The childish point of the Beijing confab and Global Times account thereof was made in the concluding paragraphs: the “U.S. Human Rights and Democracy Act” described in the article was merely a satirical invention created to mock legislation moving through the U.S. Congress that would condemn and penalize China for abusing human rights in Hong Kong.

The Global Times editorial claimed China knows better than to butt into the sovereign affairs of the United States and advised the U.S. to likewise stay out of China’s affairs. Note the gerontocratic Communist paper’s derisive fascination with the relative youth of some American legislators:

The hypothetical scenario in Beijing, however, is happening in Washington in reality. Some members of the US Congress, despite being very young, are used to the US hegemonic mind-set, pretending to be the “savior” of the world. At a congressional hearing on Tuesday, some US politicians invited young leaders of violent riots in Hong Kong, including Joshua Wong Chi-fung, to discuss the human rights issues in the city and the Hong Kong Human Rights and Democracy Act of 2019, which interferes in China’s domestic affairs. 

If Beijing does the same things to Washington, which China is fully capable of but has exercised restraint, how would the US respond?

The US has been constantly interfering in other countries’ internal issues in the past decades, including selling weapons to Taiwan, arranging meetings with separatist forces such as the Dalai Lama, invading Grenada in 1983 to overthrow the country’s then-Marxist regime, and sending troops to Iraq in 2003 to overthrow the government of Saddam Hussein. Not to mention a 2016 study by Dov Levin, a Carnegie Mellon University professor, which found that the US intervened in 81 foreign elections from 1946 to 2000, the Los Angeles Times reported in 2016.

The Chinese Foreign Ministry spent a good deal of its press conference on Thursday complaining about criticism of Beijing’s human rights offenses from American politicians, explicitly making the demands for non-interference the Global Times couched as satire.

“I will reiterate that Hong Kong affairs are purely China’s domestic affairs and no foreign interference shall be allowed,” said Foreign Ministry spokesman Geng Shuang.

“We strongly urge the U.S. to abide by international law and basic norms governing international relations, earnestly respect China’s sovereignty, stop interfering in whatever form in Hong Kong affairs, stop pushing the relevant act on Hong Kong, stop endorsing violent and radical forces in Hong Kong and separatist forces for ‘Hong Kong independence,’ and stop instigating words and deeds undermining the stability and prosperity of the Hong Kong SAR [Special Administrative Region],” Geng demanded.

Geng took a similarly aggressive posture against U.S. criticism of China’s conduct in Tibet and the Muslim-minority Xinjiang province, insisting everything China does in these areas is “not about ethnicity, religion or human rights, but about fighting separatism and violent terrorism.”

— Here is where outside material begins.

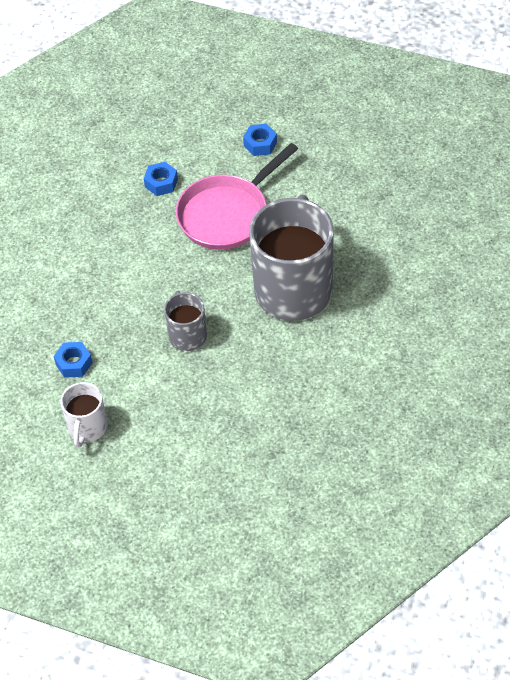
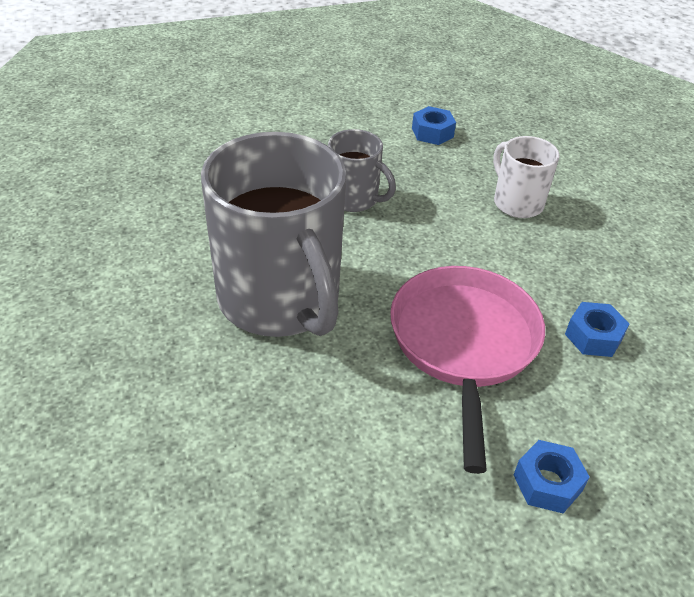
camera: 135 degrees right, 10 degrees down
white mug [60,382,108,448] -> white mug moved to [493,136,560,218]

Geng then came around to the exact same point made by the Global Times: 

If the U.S. really cares for human rights, it should spend much more time fixing its own problems of gun violence, income disparity, gender discrimination and social security, attach high importance to the concerns raised in the report of the High Commissioner for Human Rights, address violence, long-term detention and hindrance of humanitarian aids targeting immigrants and refugees, stop separating migrant children from parents and stop wantonly violating the human rights of the people of other countries by unilateral sanctions.

Observing the Foreign Ministry press conference, Hofstra Law dean Julian Ku observed that China’s incessant invocation of “separatism” as an excuse for its human rights violations “makes it sound like China is in danger of blowing apart.” Unfortunately for China’s oppressed minorities, they were long ago disarmed with strict gun control, so they have very little ability to resist tyranny or cultural genocide.